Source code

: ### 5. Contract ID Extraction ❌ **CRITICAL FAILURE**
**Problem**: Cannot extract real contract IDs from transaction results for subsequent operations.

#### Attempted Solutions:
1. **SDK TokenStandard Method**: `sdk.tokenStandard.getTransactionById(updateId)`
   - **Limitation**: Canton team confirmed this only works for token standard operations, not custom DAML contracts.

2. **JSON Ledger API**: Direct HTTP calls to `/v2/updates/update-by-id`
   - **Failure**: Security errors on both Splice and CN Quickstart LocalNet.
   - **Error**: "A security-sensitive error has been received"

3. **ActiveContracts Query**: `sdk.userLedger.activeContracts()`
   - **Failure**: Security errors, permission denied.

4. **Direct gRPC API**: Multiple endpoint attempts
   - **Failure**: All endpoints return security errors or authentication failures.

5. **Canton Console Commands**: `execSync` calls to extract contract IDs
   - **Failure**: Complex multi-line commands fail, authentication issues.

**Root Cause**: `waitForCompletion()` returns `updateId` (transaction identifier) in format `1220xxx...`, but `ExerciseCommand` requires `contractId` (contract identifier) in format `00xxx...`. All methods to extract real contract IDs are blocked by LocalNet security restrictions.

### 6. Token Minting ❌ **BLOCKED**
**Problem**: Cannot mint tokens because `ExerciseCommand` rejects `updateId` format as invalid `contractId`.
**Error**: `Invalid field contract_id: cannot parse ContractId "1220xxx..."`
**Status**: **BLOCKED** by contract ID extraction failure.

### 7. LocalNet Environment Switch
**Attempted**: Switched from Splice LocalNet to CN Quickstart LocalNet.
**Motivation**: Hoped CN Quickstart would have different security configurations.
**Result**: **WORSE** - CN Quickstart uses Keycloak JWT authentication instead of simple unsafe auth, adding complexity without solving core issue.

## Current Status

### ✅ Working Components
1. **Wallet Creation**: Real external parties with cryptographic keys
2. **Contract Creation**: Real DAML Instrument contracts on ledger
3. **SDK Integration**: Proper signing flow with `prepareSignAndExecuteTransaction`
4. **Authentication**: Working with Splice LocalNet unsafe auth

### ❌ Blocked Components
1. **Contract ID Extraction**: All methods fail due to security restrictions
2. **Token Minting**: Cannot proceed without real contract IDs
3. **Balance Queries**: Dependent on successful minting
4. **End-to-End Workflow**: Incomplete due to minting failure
============
**To-do item:** How many lines in the rows above contain the word "from"? Reply with the number only.

**Exercise answer:** 2